Photo by Robynne Hu on Unsplash

A final technique for arts organizations to ensure user privacy is to add or validate usable opt-out features for their website or online presence. Historically, many websites have made it opaque and challenging, if not impossible, for users to understand what data was being collected and to opt-out if desired. Arts organizations can easily add this infrastructure without much overhead. Other research suggests that notifications for interactive exhibits at museums can feel invasive if timed poorly, meaning that arts organizations should consider the effect they want to have on their websites and mobile applications from a privacy perspective before implementing them.

Engagement with Digital Privacy through Art

Photo by Zach Key on Unsplash

While it is important to address privacy at an organizational level, arts enterprises also have a unique ability to educate and inspire their audiences. Many artists are rising to that challenge in the digital privacy space by engaging with the topic in their art. Examples of this include engagement with facial recognition and some of its nefarious uses, especially for populations that are already marginalized.

Another example is an art exhibit entitled Think Privacy,” in which the artist directly confronts the ways that social media extracts user data. It features brightly colored posters with provocative quotes that warn audiences to think and work on improving their privacy, such as “Meta Data Kills” and “Users Make, Brands Take”. A final example of artists engaging directly with digital privacy is at the Museum of Contemporary Photography, where an exhibit called “In Real Life” examined “the most polarized forms of imagery” today: surveillance cameras and facial recognition.
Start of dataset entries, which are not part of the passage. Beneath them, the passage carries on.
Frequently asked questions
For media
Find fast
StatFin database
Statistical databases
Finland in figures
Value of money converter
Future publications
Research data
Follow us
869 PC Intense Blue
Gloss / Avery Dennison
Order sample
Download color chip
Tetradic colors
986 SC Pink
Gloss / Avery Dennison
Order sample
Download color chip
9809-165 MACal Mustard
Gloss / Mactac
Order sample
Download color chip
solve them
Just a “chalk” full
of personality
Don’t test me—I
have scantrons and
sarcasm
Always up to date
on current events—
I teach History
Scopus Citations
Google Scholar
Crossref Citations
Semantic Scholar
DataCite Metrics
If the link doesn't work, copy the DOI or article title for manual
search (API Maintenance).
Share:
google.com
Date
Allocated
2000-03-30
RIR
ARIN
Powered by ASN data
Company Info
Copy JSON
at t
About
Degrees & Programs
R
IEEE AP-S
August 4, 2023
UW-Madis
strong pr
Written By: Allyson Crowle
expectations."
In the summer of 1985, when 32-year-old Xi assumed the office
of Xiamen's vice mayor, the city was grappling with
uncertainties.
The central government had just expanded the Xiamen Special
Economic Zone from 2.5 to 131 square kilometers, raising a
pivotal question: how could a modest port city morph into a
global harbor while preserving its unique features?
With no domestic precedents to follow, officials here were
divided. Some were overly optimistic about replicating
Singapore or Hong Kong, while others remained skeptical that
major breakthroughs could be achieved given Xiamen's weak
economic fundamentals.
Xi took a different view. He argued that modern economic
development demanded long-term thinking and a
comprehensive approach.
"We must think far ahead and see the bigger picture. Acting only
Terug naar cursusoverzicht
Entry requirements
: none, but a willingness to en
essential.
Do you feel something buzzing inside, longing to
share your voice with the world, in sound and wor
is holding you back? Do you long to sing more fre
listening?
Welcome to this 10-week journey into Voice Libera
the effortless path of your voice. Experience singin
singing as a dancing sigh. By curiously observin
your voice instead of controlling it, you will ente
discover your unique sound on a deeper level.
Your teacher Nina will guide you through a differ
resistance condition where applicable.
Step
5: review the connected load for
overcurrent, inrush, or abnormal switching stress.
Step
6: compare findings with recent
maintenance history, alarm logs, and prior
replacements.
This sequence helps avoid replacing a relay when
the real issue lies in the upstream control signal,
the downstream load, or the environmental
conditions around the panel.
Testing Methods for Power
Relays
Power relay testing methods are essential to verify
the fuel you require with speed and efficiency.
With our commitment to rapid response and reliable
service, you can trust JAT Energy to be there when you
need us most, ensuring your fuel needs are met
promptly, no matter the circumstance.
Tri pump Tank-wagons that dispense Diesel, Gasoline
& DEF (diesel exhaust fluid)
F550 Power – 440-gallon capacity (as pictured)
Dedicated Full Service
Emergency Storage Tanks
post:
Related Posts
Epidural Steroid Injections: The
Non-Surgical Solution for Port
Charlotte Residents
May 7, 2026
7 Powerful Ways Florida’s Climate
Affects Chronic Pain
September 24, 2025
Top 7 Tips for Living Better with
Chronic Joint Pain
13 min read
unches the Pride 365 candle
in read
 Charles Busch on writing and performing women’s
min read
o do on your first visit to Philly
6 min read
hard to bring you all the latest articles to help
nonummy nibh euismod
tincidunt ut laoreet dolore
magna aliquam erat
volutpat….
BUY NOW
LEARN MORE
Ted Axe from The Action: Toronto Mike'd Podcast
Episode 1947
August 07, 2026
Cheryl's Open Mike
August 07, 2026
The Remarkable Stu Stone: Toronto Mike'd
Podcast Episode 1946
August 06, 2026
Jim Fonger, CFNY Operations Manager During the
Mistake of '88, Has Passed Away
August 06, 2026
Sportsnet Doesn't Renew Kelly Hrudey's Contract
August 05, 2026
“A bank of security cameras by Leo Selvaggio greets visitors on their way to the second floor of In Real Life. Installation view, URME Surveillance, 2014-ongoing.” Sourced from Freethink

Techniques and Patterns to Avoid

Finally, another way arts organizations can leverage existing techniques and tools is by learning from the past mistakes of other industries and organizations. This means avoiding harmful digital patterns and privacy pitfalls, such as the dark patterns in applications like Tinder or programs like Adobe Acrobat. It also means ensuring compliance with data regulations and with common sense privacy practices, thereby avoiding situations such as Google’s Arts and Culture application being banned for the way it used data


While digital privacy at a large scale seems daunting, there are numerous ways that arts organizations can elevate their privacy profile without significant overhead or infrastructural change. This article has offered a broad look at some of the existing techniques and tools that arts organizations could leverage, and underlines the importance of raising privacy awareness.